(Exercise passage begins)
# Forum Home Renovation Rendering  Coloured /tinted render

## villageidiot

Our 1960s block of units is looking a bit dated with its dark red bricks typical of the era. It has been suggested that we render the outside of the building to modernise it, along with new garage doors and glass balastrades etc. 
Our body corporate has obtained a quote for normal cement rendering which seems quite reasonable. However we are concerned about the ongoing maintenance and painting costs of having render instead of bricks. It has been suggested we can use a coloured/tinted render instead of the normal cement render so we wont ever have to paint the building. I believe it is called acrylic render? 
I am wondering if the extra cost of this coloured render is worth it given that we will supposedly never have to paint the building again as we would have to do every 10 years or so if we used normal render.  
Does anyone have any suggestions? Also how much more per sq metre would this coloured render cost over standard render, and would never having to paint it negate the extra outlay in the beginning? Thanks in advance.

----------


## nww1969

Cant answer your questions but,
A two story house up the road was built with blue board and just been rendered.
Is a light beige with vertical grooves and was troweled on in the beige colour.
Looks like it has just been painted, was finished in one day with four workers. 
Sounds more like some kind of acrylic render rather than a cement render.

----------


## cherub65

You can color cement render with oxide which has very limited color options.
Or use products like Granosite which can have any color suitable for outdoors added.

----------


## myla

Hi, 
Common issues for a lot of people.  
Most renderers do one of the following: 
Technique a.
1. First basecoat (cement and sand out of a bag)
2. Second basecoat (cement and sand out of bag)
3. Texture coat/tinted render as its called (out of bucket, tinted to color) 
Technique b.
1. Sand and cement render (sometimes a third finishing coat)
(Exercise passage ends)
- _Exercises to complete_
1. Print everything in the tinted render thread from "Or use products" down to "tinted to color)".
2. According to the tinted render thread, how long did it take four workers to finish rendering the two-story house up the road?
3. Pick up the tinted render thread where it stops and carry it on.
The lines after this point are drawn from a separate source.
(Data begins)
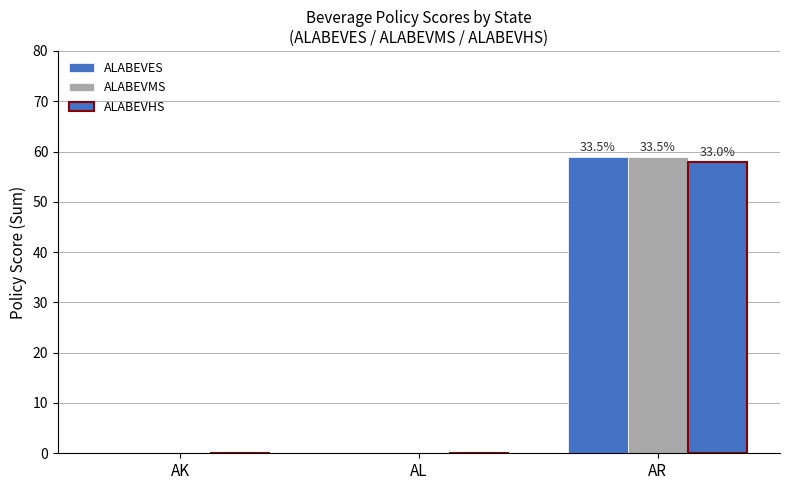

True or false: ALABEVES has a value of 0 at AK.

True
(Data ends)
- _Solved problems_
1.
Or use products like Granosite which can have any color suitable for outdoors added.

----------


## myla

Hi, 
Common issues for a lot of people.  
Most renderers do one of the following: 
Technique a.
1. First basecoat (cement and sand out of a bag)
2. Second basecoat (cement and sand out of bag)
3. Texture coat/tinted render as its called (out of bucket, tinted to color)

2. One day.

3.
2. Paint with solaguard/weathershield 
The texture coat is what makes render look good whether you standing a metre from it or 10m from it. Sand and cement render will look a little rougher at a metre, fine at 10m, but still most people like it. 
The tinted render is actually a more high maintenance finish, paint is the better way to go and you can get 15yrs+ if use good quality paint and put on 3 coats. 
Tinted render looks great once put on but after 1-2yrs you see the dirt on it unless a "dark" colour. Patch-up is also very difficult on tinted render as opposed to cement render and paint. 
Most manufacturers will not give any warranty on "tinted render" that is not painted.
Thanks

----------


## villageidiot

Some interesting thoughts so far everyone. Thanks. 
Just to make sure we are talking about the same thing, here is a link to one brand....  ALFRESCO Fine Sand acrylic render - Renders :: Acrylic Render 
You can see the various colour options by clicking on the colour chart.  
Other brand names include Granosite, AcraTex etc. I assume they are all similar or is one brand greatly superior? 
I am very surprised to hear though that the tinted render is more high maintenance than painting, as we were led to believe otherwise.  
Myla, what do you mean when you say 'Most manufacturers will not give any warranty on "tinted render" that is not painted', as surely the tinted render does not need painting?  
And how does the Toscano Roman render you recommend on another post compare cost wise and quality wise with the acrylic stuff that comes in a bucket? 
Can anyone recommend a good, reliable and honest rendering company servicing Sydney's lower north shore? Thanks in advance again!

----------


## myla

Hi,
Yes thats it.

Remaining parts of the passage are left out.